Coxon may not be longing for those Monday nights spent noting the happenings of Town Council meetings. (“The hours are great but the minutes are killing me,” she joked.) It’s more so the people she’s spent so much time around, she said.

“I​​ am going to miss this place, I’m going to miss people, the connection with the community — I’m going to miss it a lot,” Coxon said. “Especially the camaraderie with all my other Colorado clerks, that was a very special bond with them.”

She plans to stay busy in retirement, too, and to stick around Snowmass where she lives in one of the Daly Townhomes.

“First, I was nervous — very nervous. The whole retirement process was very nerve-wracking,” Coxon said. “Now I’m excited to enjoy life. I’ve already got a couple trips planned in January, and I know that I will not be out of work very long because I’ll go crazy so I’m planning on doing a part-time job a couple days a week that I really enjoy.”

That might look like a concierge gig where she can continue to share her knowledge about the town and everything there is to do in it, or like serving as an election judge in upcoming vote-counts.

Then again, running for public office might be a contender too.

“I always told Mayor Butler … she was the first female mayor. Well, you know what? Someday I’m going to run for mayor and I’ll be the second one,” Coxon said. (Butler said it’s a “standing joke” between the two of them; time will tell whether Coxon decides to throw her name in the hat for an election in the future.)

As for her own successor, Coxon and town staff don’t know just yet who will fill the role; the hiring process has been underway since mid-October and interviews with candidates are slated to happen in mid-December, according to Elliott.

The goal is to have someone fill the role in January 2022, according to Elliott, and Coxon will help with the transition for her replacement.

Her advice for the person that fills her position: “Don’t reinvent the wheel. It’s working the way it is,” Coxon said.

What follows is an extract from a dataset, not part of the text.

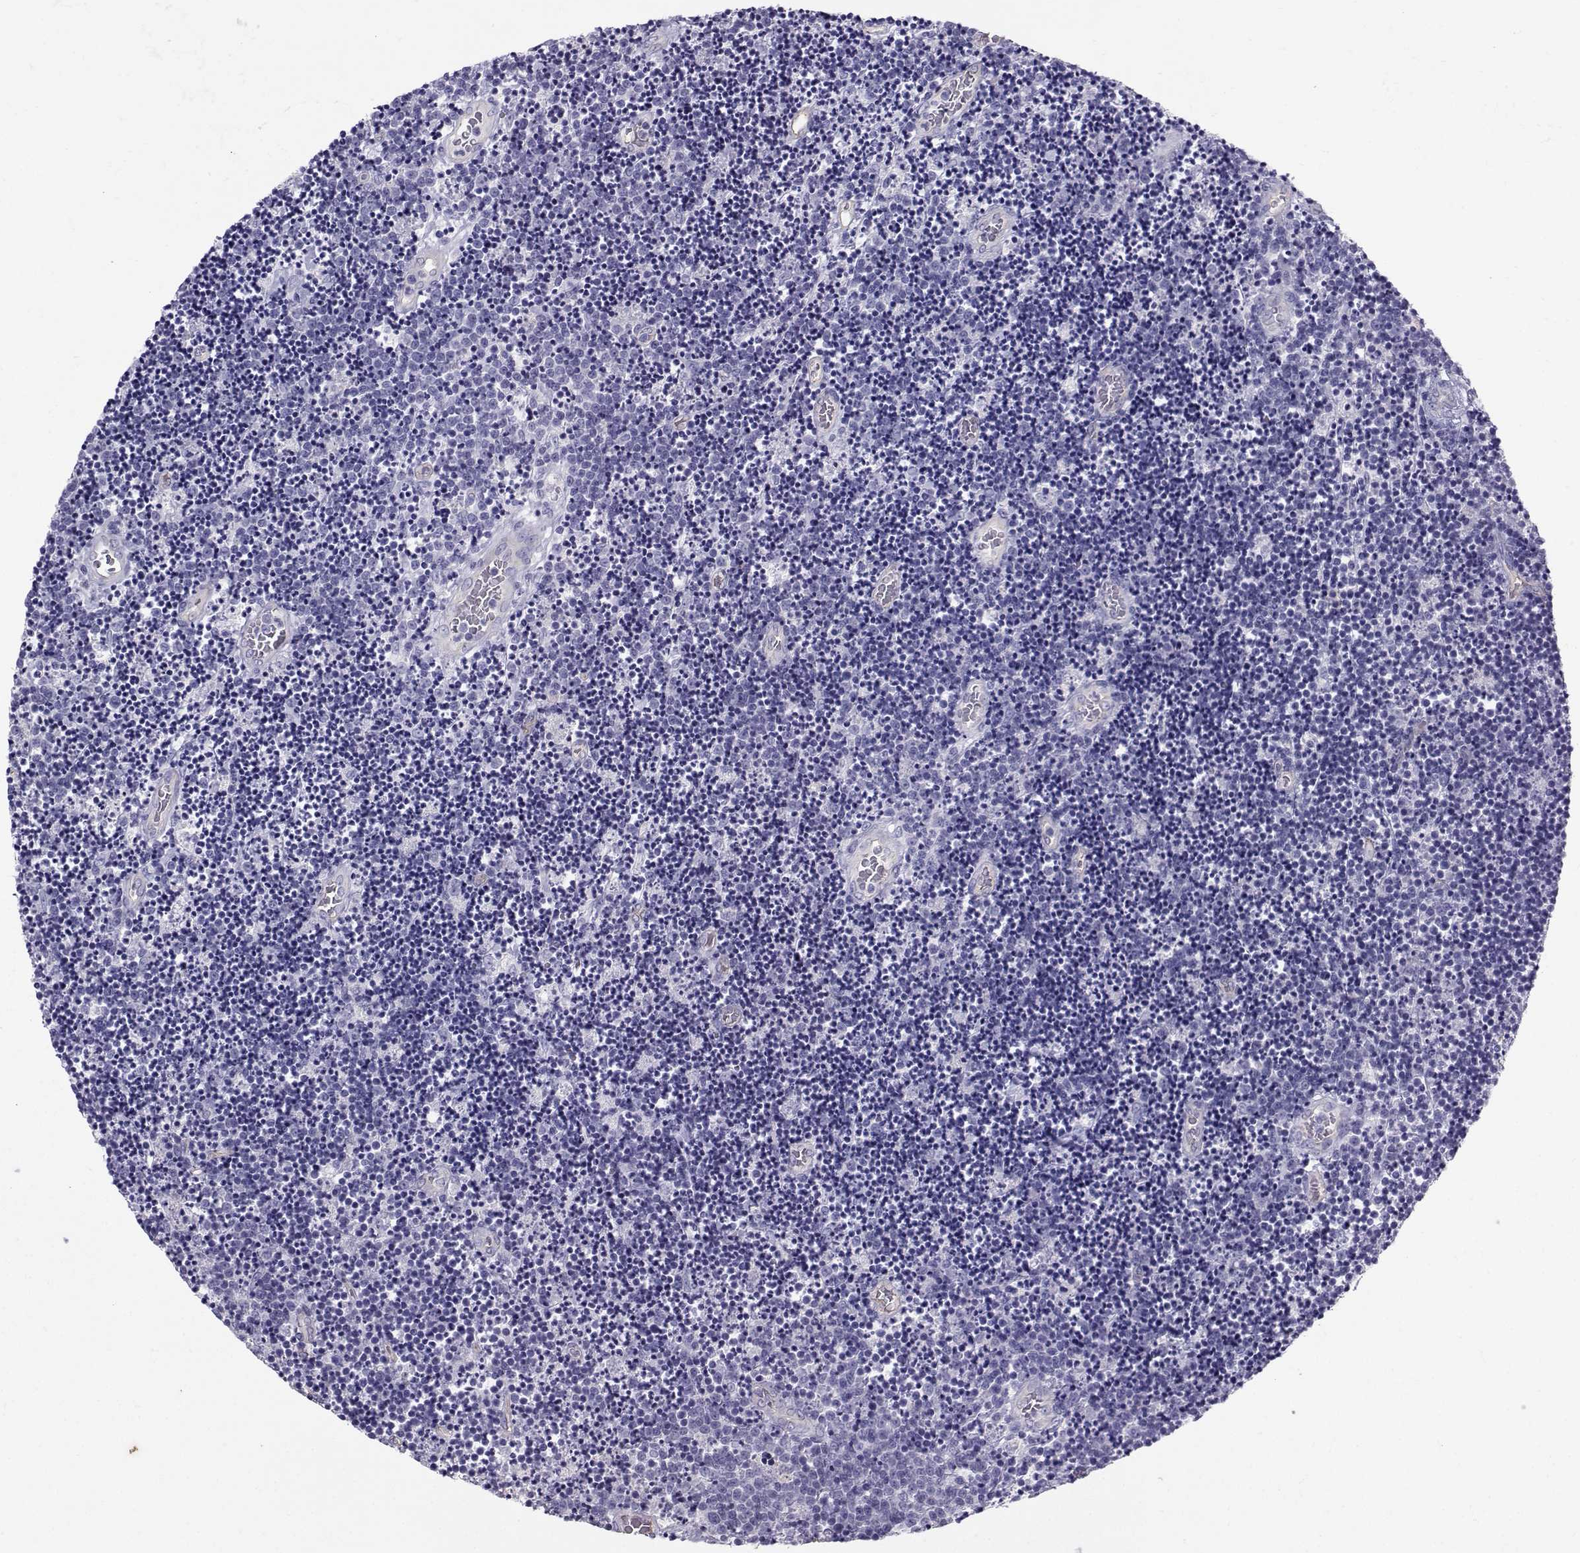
{"staining": {"intensity": "negative", "quantity": "none", "location": "none"}, "tissue": "lymphoma", "cell_type": "Tumor cells", "image_type": "cancer", "snomed": [{"axis": "morphology", "description": "Malignant lymphoma, non-Hodgkin's type, Low grade"}, {"axis": "topography", "description": "Brain"}], "caption": "Tumor cells are negative for protein expression in human low-grade malignant lymphoma, non-Hodgkin's type.", "gene": "CLUL1", "patient": {"sex": "female", "age": 66}}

“Everybody has their own way of doing things, but don’t make everything so impersonal that you never talk to somebody,” she said. “Don’t make all the processes so that they have to do everything online and you never speak to a person. … I think it’s important that the clerk is someone that they know, that they can come to.”

Whoever it is that gets the job, “they will likely be set up for success because of work that she’s done and kept the ship afloat for so long,” Elliott said.

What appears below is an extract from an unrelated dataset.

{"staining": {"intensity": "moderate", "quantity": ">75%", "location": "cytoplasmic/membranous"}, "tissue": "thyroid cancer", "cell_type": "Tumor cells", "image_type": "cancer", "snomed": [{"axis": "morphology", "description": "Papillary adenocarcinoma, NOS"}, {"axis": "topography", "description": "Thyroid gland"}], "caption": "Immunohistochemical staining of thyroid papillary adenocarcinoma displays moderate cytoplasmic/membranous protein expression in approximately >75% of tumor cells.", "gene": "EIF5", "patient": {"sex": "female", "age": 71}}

“The town and the community owes her a debt of gratitude for her career in public service,” he added.

There’s something to be said for the way Coxon has served the town not only by way of her job description but by way of her nature, too. Friends and colleagues said over and over that she is hard-working, yes — Town Manager Clint Kinney said she is a “stalwart employee” — but also someone knows how to have fun and ensure that everyone else is enjoying themselves too. (Kinney’s parting words for Coxon: “Party on, Wayne.”)

“Rhonda quite quickly kind of emerged as the ultimate caretaker and mama bear, almost, of Town Hall,” Elliott said. “I was new, new to the town, new to Town Hall and much younger back then and she was super welcoming and inviting and just really warm and quickly made me feel part of the family here at the town, which is extremely relieving and comforting when you’re when you’re the new person, so (I’m) eternally grateful for that.”

Her role in the community has extended well beyond Town Hall as a rodeo volunteer, a Rotarian, a one-time Mardi Gras queen and a 29-time organizer of the annual town cleanup.

She has attended Jazz Aspen-Snowmass festivals since the earliest days (she had a particularly memorable experience on Willie Nelson’s bus the first year the festival was held up by Coney Glade in 1995) and since moving to the village in 1982 has become a mainstay at just about every seminal Snowmass community event you can think of.

“I think she just really identifies as a Snowmass person and that’s great,” Madsen said. “It’s the people who have been here the longest that are really (the ones) you kind of associate with a town, and Rhonda is one of them.”